What to work on: All lines from the one holding "nose: (359, 307)" down to the last line of the entries are to be reproduced exactly, with no other lines.

Input for this task:
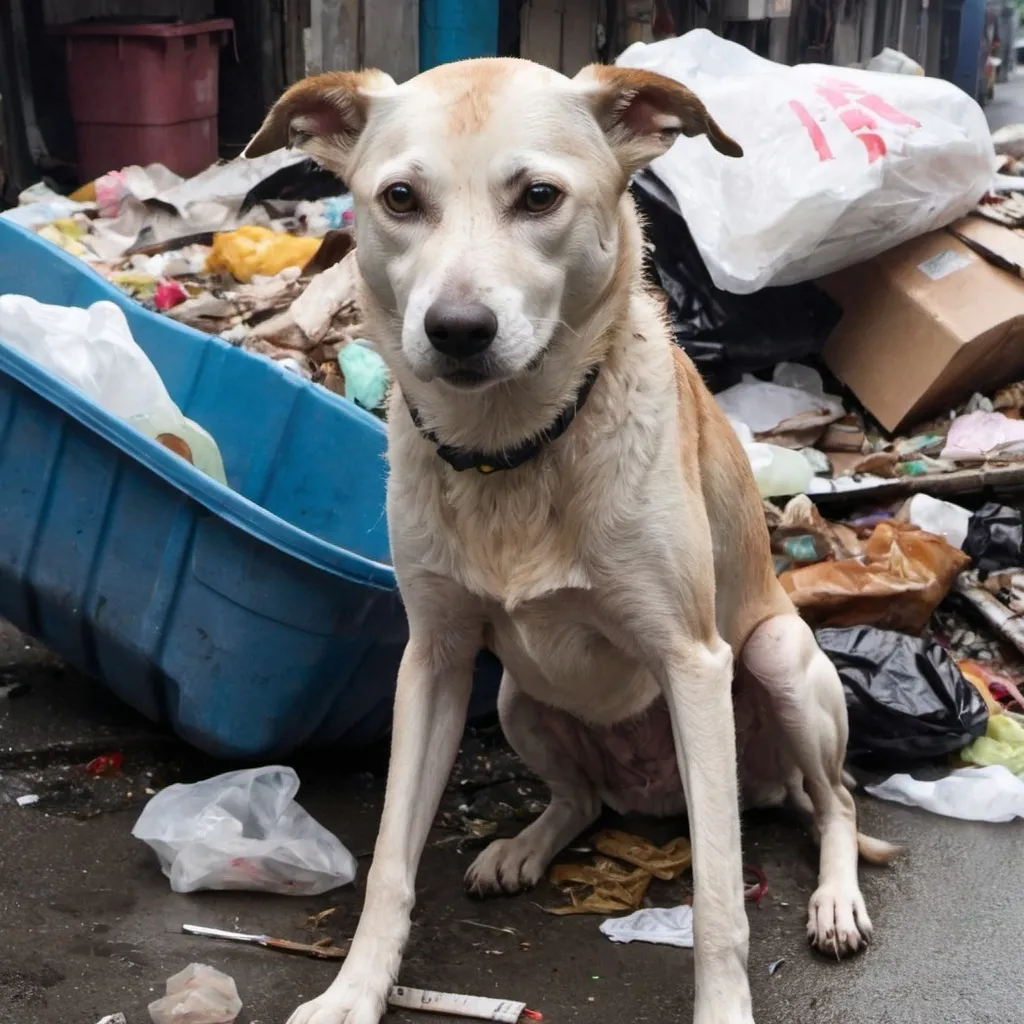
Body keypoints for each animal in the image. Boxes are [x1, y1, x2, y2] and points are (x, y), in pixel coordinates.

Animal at [243, 54, 892, 1024]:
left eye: (540, 196)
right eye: (399, 198)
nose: (457, 331)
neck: (511, 448)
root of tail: (654, 798)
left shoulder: (694, 663)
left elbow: (717, 897)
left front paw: (724, 1004)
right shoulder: (431, 662)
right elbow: (391, 860)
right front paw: (355, 992)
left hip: (775, 661)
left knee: (838, 802)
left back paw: (836, 897)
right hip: (517, 697)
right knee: (582, 799)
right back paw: (526, 844)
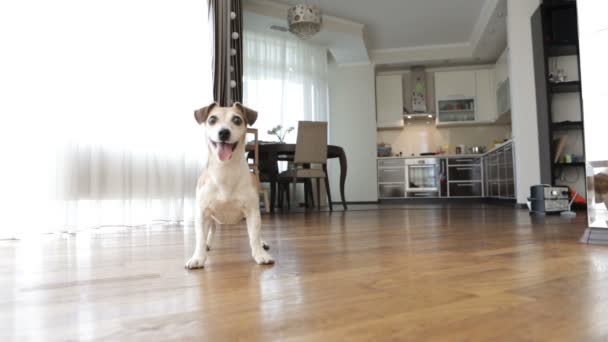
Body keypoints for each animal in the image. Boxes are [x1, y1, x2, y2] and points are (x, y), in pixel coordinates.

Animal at [183, 101, 274, 270]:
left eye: (237, 120)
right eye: (212, 119)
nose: (224, 132)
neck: (225, 169)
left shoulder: (252, 211)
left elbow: (254, 235)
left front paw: (260, 254)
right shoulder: (203, 213)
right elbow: (200, 238)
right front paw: (198, 257)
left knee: (257, 233)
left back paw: (262, 242)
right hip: (211, 218)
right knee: (210, 231)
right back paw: (207, 244)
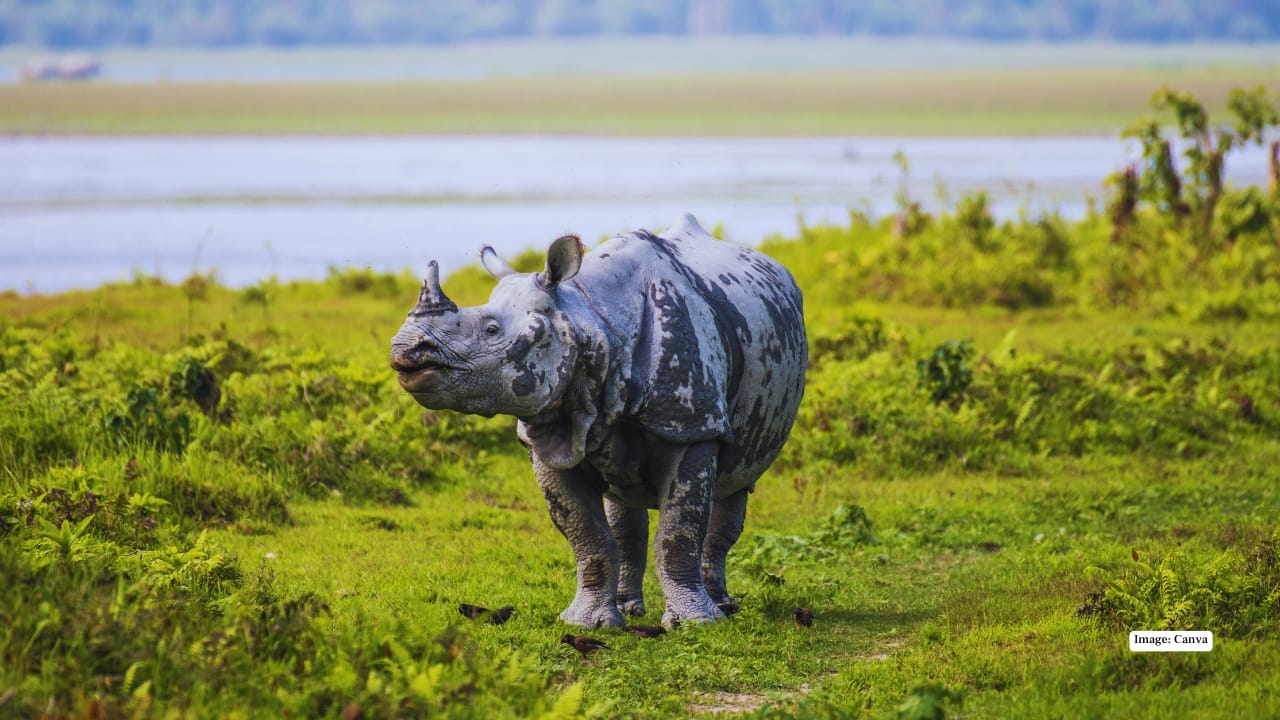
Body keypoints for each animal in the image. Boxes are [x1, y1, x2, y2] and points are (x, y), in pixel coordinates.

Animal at [390, 214, 807, 627]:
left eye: (491, 330)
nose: (406, 350)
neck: (589, 319)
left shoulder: (692, 425)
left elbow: (678, 533)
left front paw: (695, 624)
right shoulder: (548, 436)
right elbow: (587, 535)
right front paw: (585, 623)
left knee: (735, 483)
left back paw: (722, 608)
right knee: (624, 506)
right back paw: (629, 609)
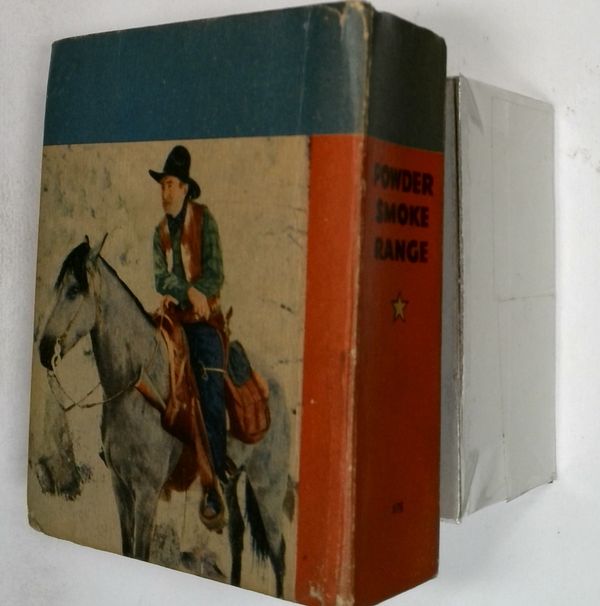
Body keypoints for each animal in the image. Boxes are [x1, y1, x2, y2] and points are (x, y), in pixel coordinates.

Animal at [38, 239, 291, 597]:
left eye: (74, 290)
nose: (45, 350)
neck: (138, 385)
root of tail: (275, 386)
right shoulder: (120, 486)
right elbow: (127, 548)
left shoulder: (147, 491)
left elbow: (141, 553)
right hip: (231, 480)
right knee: (237, 535)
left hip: (268, 484)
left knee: (278, 553)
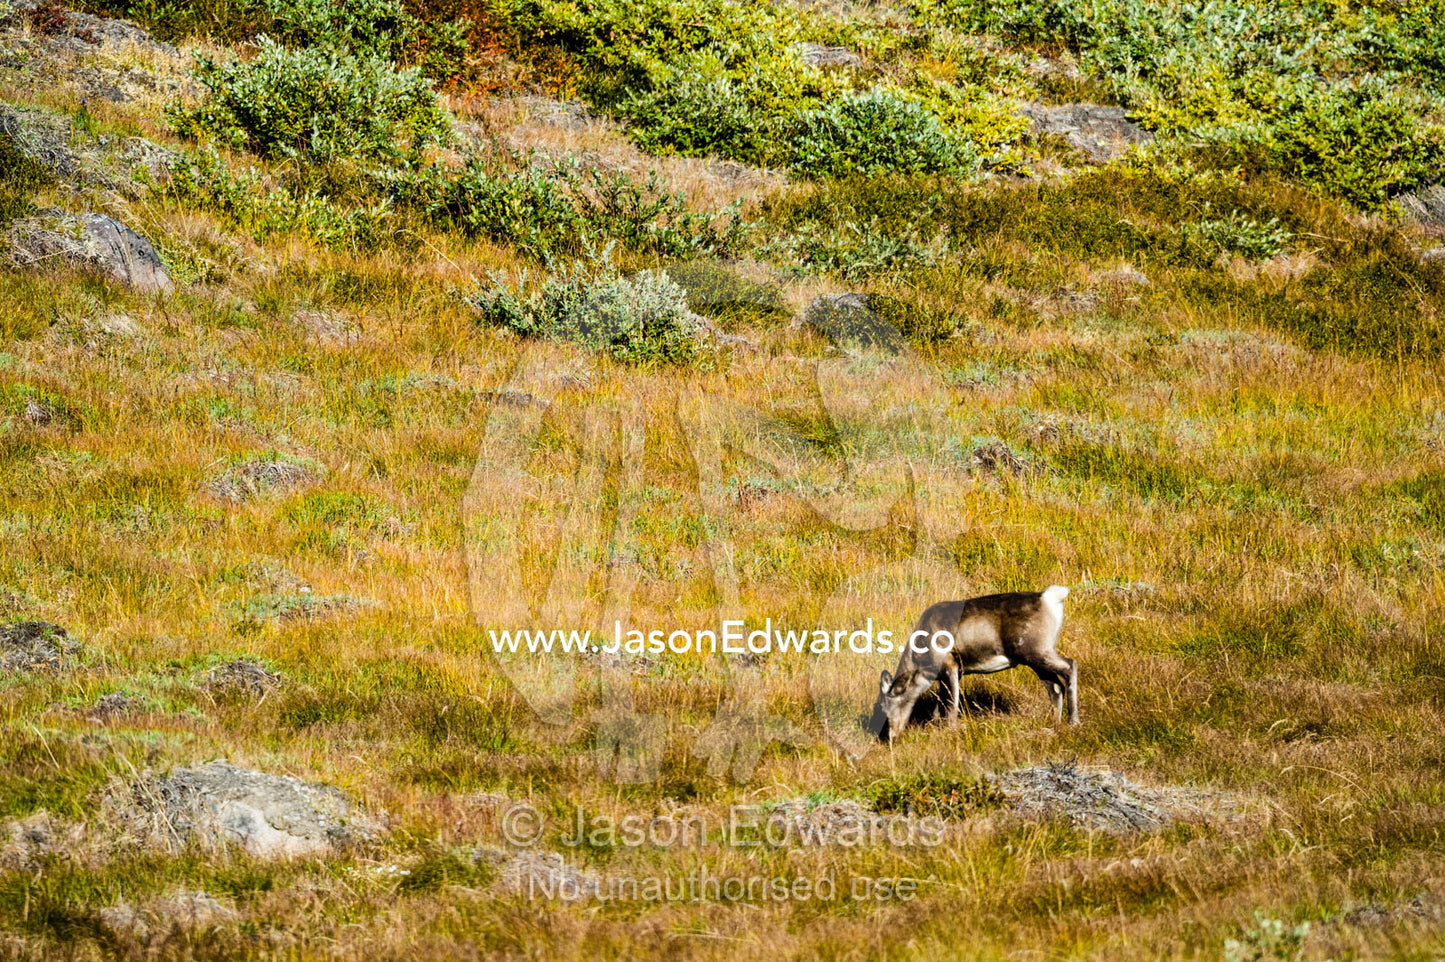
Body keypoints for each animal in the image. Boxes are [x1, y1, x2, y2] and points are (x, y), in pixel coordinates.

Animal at [876, 585, 1078, 741]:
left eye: (886, 706)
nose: (891, 737)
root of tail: (1049, 598)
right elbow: (939, 706)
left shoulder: (950, 665)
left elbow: (951, 706)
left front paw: (951, 731)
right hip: (1035, 658)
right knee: (1055, 688)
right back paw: (1056, 725)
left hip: (1036, 650)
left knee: (1070, 666)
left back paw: (1074, 721)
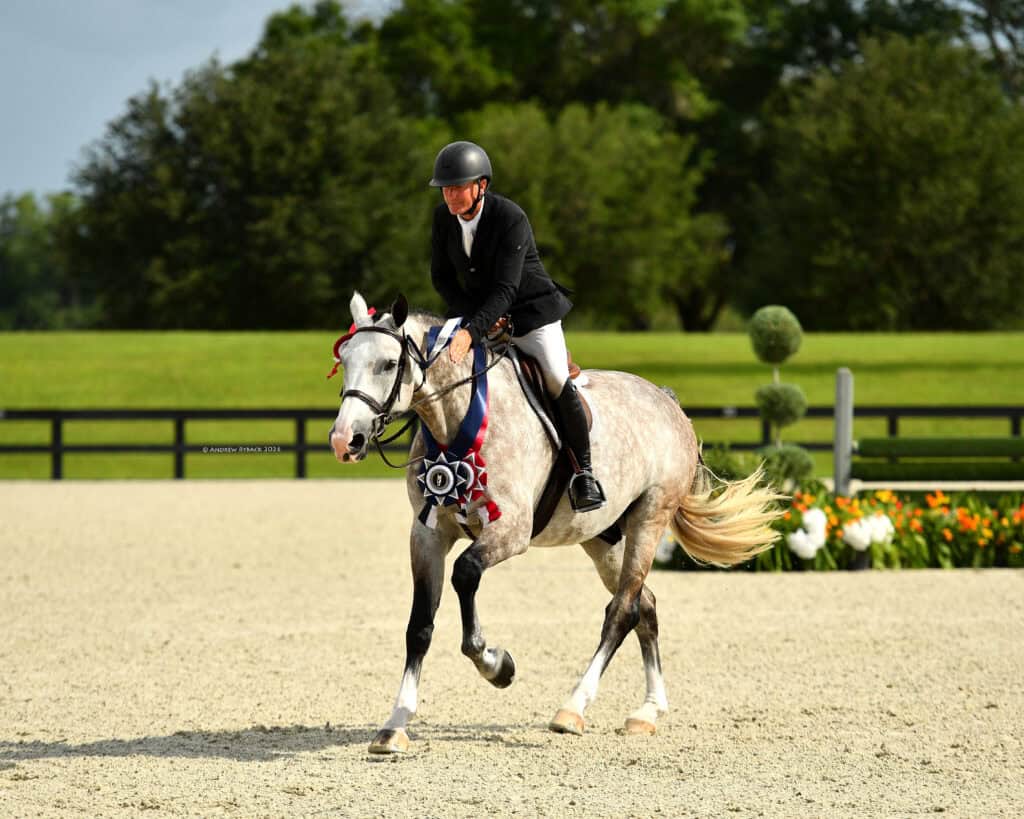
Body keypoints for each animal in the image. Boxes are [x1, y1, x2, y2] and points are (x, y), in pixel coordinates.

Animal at [328, 292, 783, 754]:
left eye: (388, 364)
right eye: (344, 359)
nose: (344, 440)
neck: (455, 423)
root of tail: (668, 401)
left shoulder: (511, 530)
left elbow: (466, 574)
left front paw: (497, 665)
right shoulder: (428, 533)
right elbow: (419, 626)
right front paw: (394, 725)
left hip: (649, 519)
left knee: (622, 611)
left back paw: (573, 708)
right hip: (603, 538)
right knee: (646, 606)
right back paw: (647, 711)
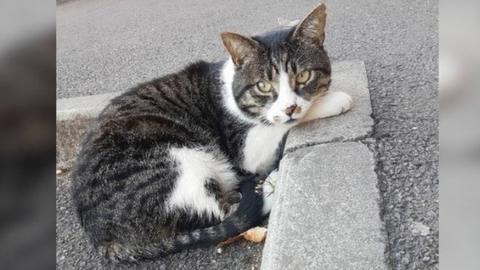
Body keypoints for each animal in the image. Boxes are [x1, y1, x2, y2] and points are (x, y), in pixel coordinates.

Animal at [71, 3, 350, 262]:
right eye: (263, 86)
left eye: (303, 76)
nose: (290, 107)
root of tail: (102, 238)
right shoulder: (248, 148)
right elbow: (282, 123)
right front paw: (333, 101)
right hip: (175, 160)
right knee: (224, 214)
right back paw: (270, 183)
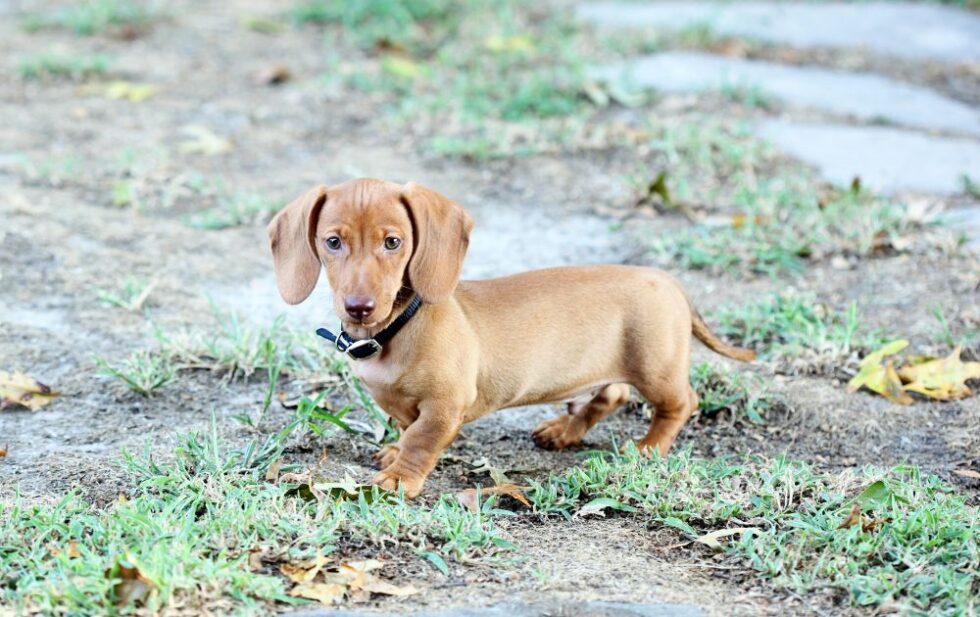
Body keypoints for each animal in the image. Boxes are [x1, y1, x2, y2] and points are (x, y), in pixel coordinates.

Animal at [264, 177, 756, 496]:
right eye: (332, 242)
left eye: (393, 242)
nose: (359, 307)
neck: (392, 332)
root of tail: (668, 280)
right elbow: (407, 428)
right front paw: (394, 453)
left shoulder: (446, 406)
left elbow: (422, 439)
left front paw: (400, 478)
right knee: (611, 394)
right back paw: (563, 430)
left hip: (656, 367)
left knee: (680, 403)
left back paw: (648, 448)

Task output:
nose: (359, 307)
neck: (392, 332)
root of tail: (668, 280)
right elbow: (407, 428)
right front paw: (394, 453)
left shoulder: (446, 406)
left elbow: (422, 439)
left front paw: (400, 478)
right knee: (611, 394)
right back paw: (563, 430)
left hip: (656, 367)
left knee: (680, 403)
left back paw: (648, 448)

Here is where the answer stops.